Thousands of years ago, Crowley was kicked out in an extremely painful way, and he suffers his own trauma from that. He clearly doesn’t want Aziraphale to go through all of that, yet he wants Aziraphale to join him on ‘their own side’. At the end of the previous season, I thought Aziraphale was all in. I was happy to leave it at that … even though it isn’t a realistic depiction of someone dealing with the particular types of trauma that Aziraphale has experienced and continues to experience.

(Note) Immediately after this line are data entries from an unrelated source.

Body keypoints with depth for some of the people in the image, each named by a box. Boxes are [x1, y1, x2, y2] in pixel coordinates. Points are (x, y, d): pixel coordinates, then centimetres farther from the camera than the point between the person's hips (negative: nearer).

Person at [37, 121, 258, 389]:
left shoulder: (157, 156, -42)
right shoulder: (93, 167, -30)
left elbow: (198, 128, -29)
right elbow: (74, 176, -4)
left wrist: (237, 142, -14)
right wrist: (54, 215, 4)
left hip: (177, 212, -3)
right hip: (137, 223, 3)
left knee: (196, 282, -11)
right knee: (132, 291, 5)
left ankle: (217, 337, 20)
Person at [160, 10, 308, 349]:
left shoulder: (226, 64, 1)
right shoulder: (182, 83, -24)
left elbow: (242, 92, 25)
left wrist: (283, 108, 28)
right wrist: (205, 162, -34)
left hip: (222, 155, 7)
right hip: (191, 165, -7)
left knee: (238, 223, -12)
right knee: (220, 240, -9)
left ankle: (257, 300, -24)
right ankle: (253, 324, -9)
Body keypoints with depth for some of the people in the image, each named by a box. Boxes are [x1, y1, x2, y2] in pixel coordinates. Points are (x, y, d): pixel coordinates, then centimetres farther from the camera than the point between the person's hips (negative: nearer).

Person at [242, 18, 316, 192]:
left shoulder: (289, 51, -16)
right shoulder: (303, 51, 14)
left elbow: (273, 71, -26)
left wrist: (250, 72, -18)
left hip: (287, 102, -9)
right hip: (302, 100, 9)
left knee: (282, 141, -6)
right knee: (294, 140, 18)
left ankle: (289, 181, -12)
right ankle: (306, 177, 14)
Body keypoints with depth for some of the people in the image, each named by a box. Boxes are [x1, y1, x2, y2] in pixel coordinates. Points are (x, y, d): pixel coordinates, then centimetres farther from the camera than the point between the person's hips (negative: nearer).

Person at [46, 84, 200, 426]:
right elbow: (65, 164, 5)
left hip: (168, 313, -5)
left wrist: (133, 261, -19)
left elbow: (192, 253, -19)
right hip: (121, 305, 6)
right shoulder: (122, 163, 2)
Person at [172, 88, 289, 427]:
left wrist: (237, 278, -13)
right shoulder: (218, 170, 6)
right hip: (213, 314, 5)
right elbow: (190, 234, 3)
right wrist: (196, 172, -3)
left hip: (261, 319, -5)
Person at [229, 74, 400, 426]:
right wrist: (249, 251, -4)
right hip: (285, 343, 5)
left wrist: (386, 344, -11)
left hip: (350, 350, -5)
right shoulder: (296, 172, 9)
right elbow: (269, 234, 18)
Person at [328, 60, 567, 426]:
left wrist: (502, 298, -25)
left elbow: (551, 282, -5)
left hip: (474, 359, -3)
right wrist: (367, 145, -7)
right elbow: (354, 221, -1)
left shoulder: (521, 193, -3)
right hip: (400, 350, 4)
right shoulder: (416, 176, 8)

Aziraphale and Crowley are still in constant grave danger, and they’re still living in God’s panopticon. That can’t just be hand-waved away. As we’ve seen this season, at any moment their fragile peace can be disrupted by a situation that puts them in danger of being harmed to the extent of being wiped from existence. They can’t actually just go to Alpha Centauri and it will all be cool. (And what would they do there for eternity anyway …?) But yeah there is no way to escape from God, nowhere in the universe that God isn’t capable of supervising – that’s real, not something Aziraphale merely has faith in, as humans understand belief in God. Aziraphale isn’t the equivalent of a human priest or a theologian or a cult member: he is a supernatural being created by a much more powerful supernatural being.
Perhaps there are only two ways for Aziraphale to deal with his trauma: 1) He realises that God and the Heavenly Host can be defeated. 2) He realises that they can be permanently altered in a positive way.
At the end of season two, Aziraphale seems to believe he is being given the opportunity to bring about option 2. We don’t know if he has a plan or a vision for this, but for the first time he thinks he has a chance. Perhaps best of all, he has the opportunity to protect Crowley – permanently! Imagine how anxious Aziraphale must have been, for thousands of years, that Crowley would be destroyed. It could have happened at any time, near or far from Aziraphale. Crowley faces dangers on all sides and also does foolish (from Aziraphale’s perspective) things like good deeds under the influence of laudanum and a heist so he can handle holy water. Crowley breaks and bends rules in ways that could kill him: Aziraphale isn’t catastrophising. This isn’t the same as a religious loved one telling you that you’re going to hell for sinning. Crowley has already been tortured in hell, and he could be tortured there forever, or he could be turned into an oily black puddle, or removed from the book of life etc etc.
What Aziraphale doesn’t understand yet is that Crowley can’t be an angel again and still be the Crowley that Aziraphale loves. He also doesn’t see Crowley as an equal. If they’re going to take on heaven and bring down God’s dictatorship, they are going to have to do it as Aziraphale and Crowley, working in partnership, wielding the immense power of their love.